| Task details |
Answer these questions using the forum post below on the merge-taxa bug:
(a) Which merge method was being used when the issue appeared?
(b) What error message did evaluate-taxonomy give for the merged taxonomy?
(c) According to the post, where are the blank values created during the merge?

| Article |

+ + + + +

Rescript merge-taxa non-urgent bug - blank taxon values created when using 'super'

I recently ran into an issue when merging taxonomies using the "super" method. The merge completed successfully, but when the merged taxonomy was evaluated using rescript evaluate-taxonomy, the following error was given:

Plugin error from rescript: 'float' object has no attribute 'split'

I was able to get the merged taxonomy file to work in evaluate-taxonomy by editing blank values present in the taxonomy file to match the formatting of other taxon values (i.e. tax=K__kingdom;phylum;etc;;;;). I did this outside of QIIME2.

It appears the blank values are created during the merge process anywhere there is no match at the Kingdom level between the taxonomies being merged. Most features that ended up with blank values after merging had "Unassigned" in one of the original taxonomies. One had been classified as Protozoa in one taxonomy and Animalia in the other.

+ + + + +

| Information provided |
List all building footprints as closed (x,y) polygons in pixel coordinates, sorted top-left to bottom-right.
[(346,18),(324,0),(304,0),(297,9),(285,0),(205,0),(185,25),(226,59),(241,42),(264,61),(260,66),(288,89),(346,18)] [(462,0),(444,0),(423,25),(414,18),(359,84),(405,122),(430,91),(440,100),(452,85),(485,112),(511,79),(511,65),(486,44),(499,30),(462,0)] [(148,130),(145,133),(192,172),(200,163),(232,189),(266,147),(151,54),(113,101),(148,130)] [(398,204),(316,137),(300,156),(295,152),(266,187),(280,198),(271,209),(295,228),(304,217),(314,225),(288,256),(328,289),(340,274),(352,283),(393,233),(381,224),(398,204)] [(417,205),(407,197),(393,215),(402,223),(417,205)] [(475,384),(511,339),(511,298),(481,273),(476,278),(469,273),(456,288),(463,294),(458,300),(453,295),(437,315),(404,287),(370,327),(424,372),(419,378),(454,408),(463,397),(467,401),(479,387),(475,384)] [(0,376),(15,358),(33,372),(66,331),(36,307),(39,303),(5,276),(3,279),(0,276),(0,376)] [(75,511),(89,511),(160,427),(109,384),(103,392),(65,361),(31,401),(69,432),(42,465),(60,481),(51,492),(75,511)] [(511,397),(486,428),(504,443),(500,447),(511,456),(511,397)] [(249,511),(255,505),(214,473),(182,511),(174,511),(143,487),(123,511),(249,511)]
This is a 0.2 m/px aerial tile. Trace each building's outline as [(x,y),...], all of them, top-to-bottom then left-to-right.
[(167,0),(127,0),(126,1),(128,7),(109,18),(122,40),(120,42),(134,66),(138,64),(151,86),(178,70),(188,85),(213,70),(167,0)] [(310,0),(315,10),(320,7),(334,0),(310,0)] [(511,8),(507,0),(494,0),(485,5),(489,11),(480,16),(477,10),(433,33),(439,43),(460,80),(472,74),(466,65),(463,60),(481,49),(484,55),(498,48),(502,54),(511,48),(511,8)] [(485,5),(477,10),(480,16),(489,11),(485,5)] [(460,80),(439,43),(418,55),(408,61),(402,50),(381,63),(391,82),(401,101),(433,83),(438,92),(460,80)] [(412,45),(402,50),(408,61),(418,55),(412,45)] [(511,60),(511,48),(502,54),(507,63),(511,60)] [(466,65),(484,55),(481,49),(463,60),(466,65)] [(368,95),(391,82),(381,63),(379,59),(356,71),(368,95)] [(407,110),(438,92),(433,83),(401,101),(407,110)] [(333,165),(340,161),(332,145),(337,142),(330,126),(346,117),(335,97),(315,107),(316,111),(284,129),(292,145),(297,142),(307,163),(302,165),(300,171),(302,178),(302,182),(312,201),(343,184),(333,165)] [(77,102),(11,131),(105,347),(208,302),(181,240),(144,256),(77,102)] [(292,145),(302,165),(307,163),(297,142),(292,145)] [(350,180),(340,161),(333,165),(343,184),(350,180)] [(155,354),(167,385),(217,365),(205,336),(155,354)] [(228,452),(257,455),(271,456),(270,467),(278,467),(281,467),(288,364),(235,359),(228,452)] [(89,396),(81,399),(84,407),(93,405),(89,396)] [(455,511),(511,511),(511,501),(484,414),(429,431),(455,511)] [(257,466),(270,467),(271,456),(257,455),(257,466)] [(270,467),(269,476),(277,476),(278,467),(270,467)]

+ + + + +

| Result |
(a) The "super" method.
(b) Plugin error from rescript: 'float' object has no attribute 'split'
(c) Anywhere there is no match at the Kingdom level between the taxonomies being merged.